Gallipoli and the North Aegean Sea
Cemeteries dedicated to tens of thousands of soldiers who died in bloody battles on the Gallipoli Peninsula during World War I are scattered around bucolic hills, all the more poignant amid such serenely beautiful landscapes. The region is also the gateway to Turkey’s northern Aegean coast, a more relaxed alternative to the Mediterranean where you can leisurely visit pleasant seaside towns like Ayvalık and Foça, the island vineyards of Bozcaada, the ancient city of Troy (with its new museum) and the spectacular acropolis of Bergama on top of a hill.

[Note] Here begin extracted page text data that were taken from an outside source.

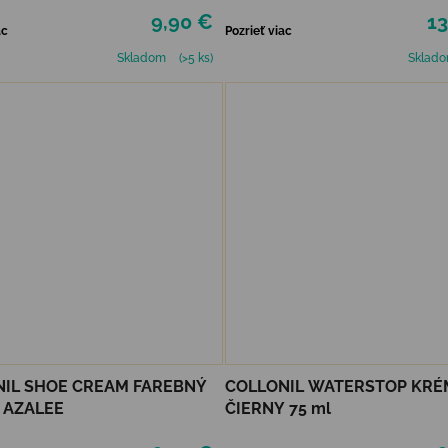
9,90 €
13
ac
Pozrieť viac
Skladom
(>5 ks)
Sklad
IL SHOE CREAM FAREBNÝ
COLLONIL WATERSTOP KRÉ
- AZALEE
ČIERNY 75 ml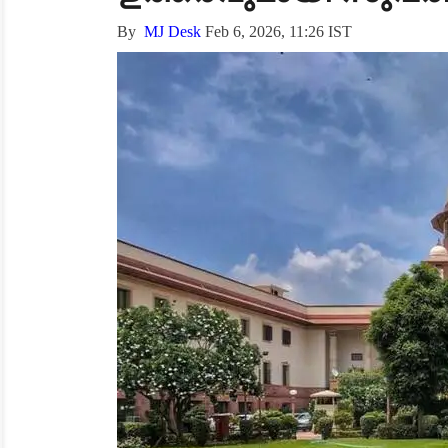
By
MJ Desk
Feb 6, 2026, 11:26 IST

Named for the saffron which has been cultivated and traded here for centuries, Safranbolu is popular today with visitors who come to soak up its ancient Ottoman atmosphere. Many of the town’s historic half-timbered mansions have been restored and turned into the perfect boutique hotels, cafes and restaurants. If everything is starting to seem a little too cute to you, the canyons, waterfalls and woods of the nearby Yenice Forest are a natural tonic.
Pamukkale’s crisp white terraces are surely one of Turkey’s most photographed landmarks, incongruously sparkling above the rural town like freshly fallen snow. The hot mineral water that runs through them was the basis of the ancient spa town of Hierapolis, the vast remains of which stretch along the hill next to the famous travertines. Pamukkale also makes a good base for visiting other nearby ancient sites like Laodicea, Tripolis and – most notably – the magnificent ruins of Afrodisias with its impressive collection of Roman marble sculptures.